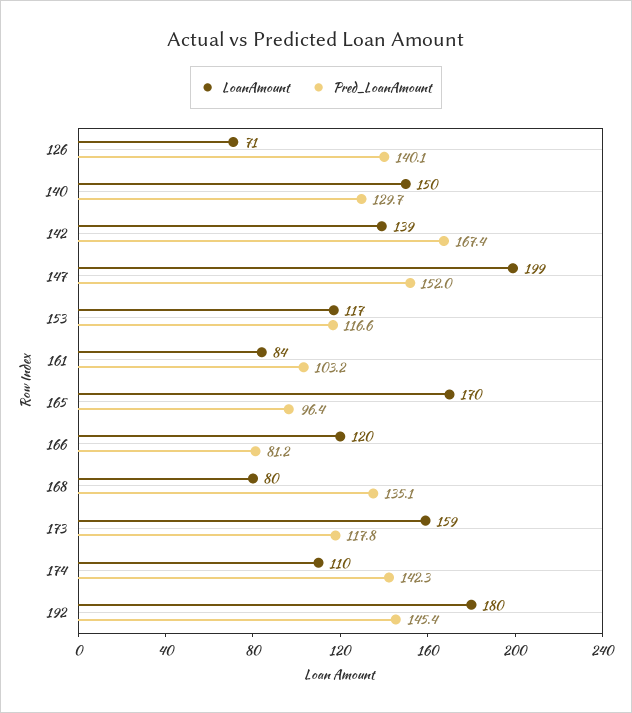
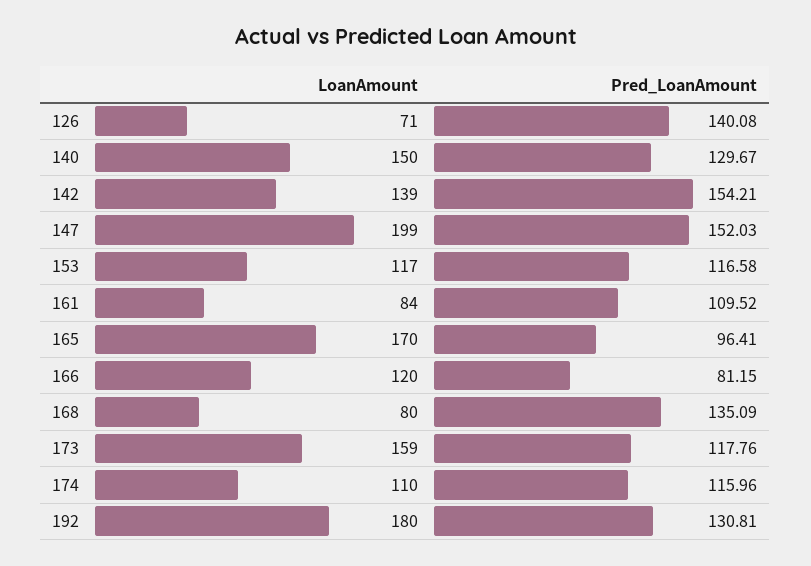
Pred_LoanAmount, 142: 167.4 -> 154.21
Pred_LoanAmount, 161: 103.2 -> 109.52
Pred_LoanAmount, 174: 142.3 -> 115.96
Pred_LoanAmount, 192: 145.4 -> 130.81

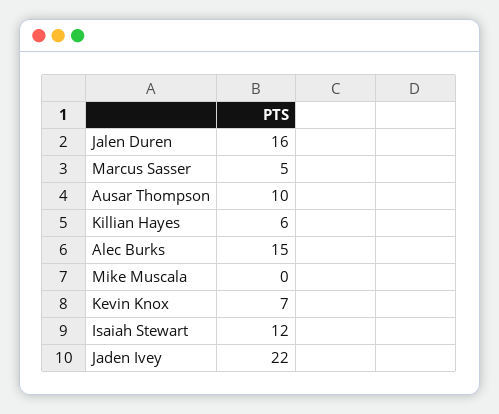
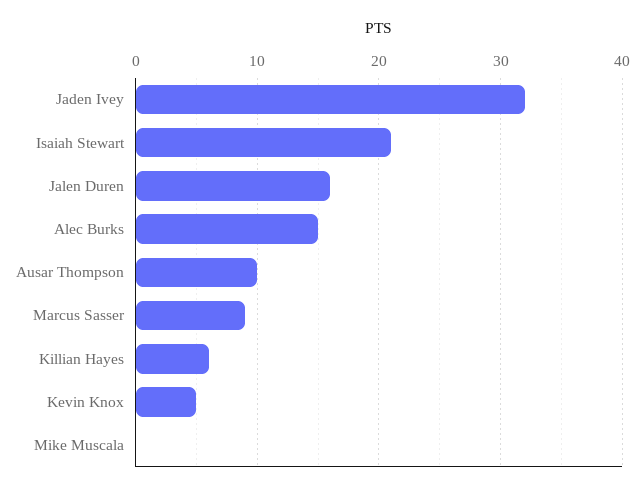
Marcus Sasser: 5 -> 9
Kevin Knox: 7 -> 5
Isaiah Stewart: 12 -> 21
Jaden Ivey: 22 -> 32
——
Work request> Could you reproduce the records above exactly, leaving out the pictures?

Written answer>
Pred_LoanAmount, 142: 167.4 -> 154.21
Pred_LoanAmount, 161: 103.2 -> 109.52
Pred_LoanAmount, 174: 142.3 -> 115.96
Pred_LoanAmount, 192: 145.4 -> 130.81

Marcus Sasser: 5 -> 9
Kevin Knox: 7 -> 5
Isaiah Stewart: 12 -> 21
Jaden Ivey: 22 -> 32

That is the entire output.